NASA
The NASA logo with birds nesting in front. Getty Images

In the 2015 hit film, "The Martian," an astronaut finds himself stuck on Mars trying to survive. He figures it'll take 414 days for a rescue mission to travel from Earth to get him more supplies.

Back in the real world, a rumored new study about a warp drive engine from NASA may have you saying, "414 days? Please. How about 70?" If true, the engine — which has plenty of skeptics in the science community — would do the trick by reportedly making use of bouncing microwaves within an enclosed space. The engine, called the EmDrive, would be powered by electricity generated from solar panels.

The supposed NASA paper on the subject is said to have passed the peer review process and will be published by the American Institute of Aeronautics and Astronautics Journal of Propulsion and Power, according to Yahoo.

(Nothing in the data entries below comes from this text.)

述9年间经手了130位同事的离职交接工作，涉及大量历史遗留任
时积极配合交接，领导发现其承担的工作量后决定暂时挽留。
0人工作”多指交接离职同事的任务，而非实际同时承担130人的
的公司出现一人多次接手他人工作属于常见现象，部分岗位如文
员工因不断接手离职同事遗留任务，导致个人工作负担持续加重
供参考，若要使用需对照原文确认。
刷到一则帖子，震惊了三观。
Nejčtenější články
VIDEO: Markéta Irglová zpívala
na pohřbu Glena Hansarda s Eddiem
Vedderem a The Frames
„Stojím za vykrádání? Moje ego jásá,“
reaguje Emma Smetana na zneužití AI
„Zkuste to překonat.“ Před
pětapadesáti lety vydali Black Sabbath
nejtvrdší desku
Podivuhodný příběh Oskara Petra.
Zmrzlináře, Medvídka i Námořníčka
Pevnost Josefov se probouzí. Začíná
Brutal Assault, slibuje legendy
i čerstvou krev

An EmDrive engine has been the subject of much debate in the past decade and a half since the idea was floated around 2001 by Roger J. Shawyer, a scientist at a United Kingdom-based research company. It’s easy to see why the idea is attractive: In a world where imaginations have dreamed up spaceships capable of hopping between galaxies, an engine like the EmDrive that could take mankind to Mars in 10 weeks sounds pretty sweet.

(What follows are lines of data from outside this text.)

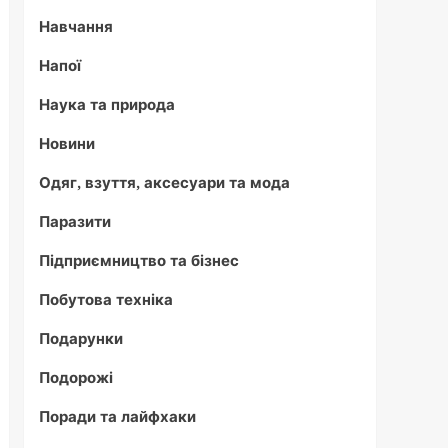
Навчання
Напої
Наука та природа
Новини
Одяг, взуття, аксесуари та мода
Паразити
Підприємництво та бізнес
Побутова техніка
Подарунки
Подорожі
Поради та лайфхаки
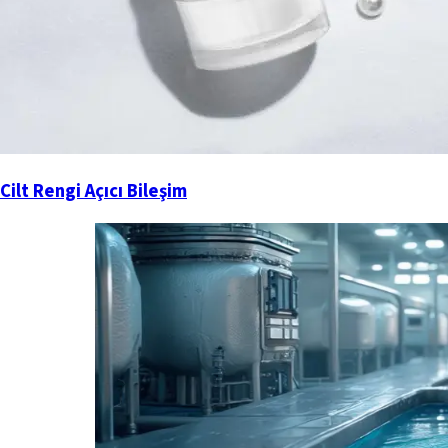
Cilt Rengi Açıcı Bileşim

There’s one concern commonly voiced by skeptics of the technology, though: Where’s the exhaust? As anyone with a basic understanding of the laws of physics can understand, for every action there’s an equal and opposite reaction. Therefore, if a rocket is being propelled one way, something has to be going the other way.

But others say maybe we just don’t know how to measure the exhaust and it is still there.

“EmDrive works just like any other engine,” Dr. Arto Annila, a physics professor at the University of Helsinki and the lead author of a paper published in the American Institute of Physics earlier this year, told the Daily Mail.

That paper suggested that perhaps photons coming out of the enclosed space interfere with one another and so it appears that there is nothing there.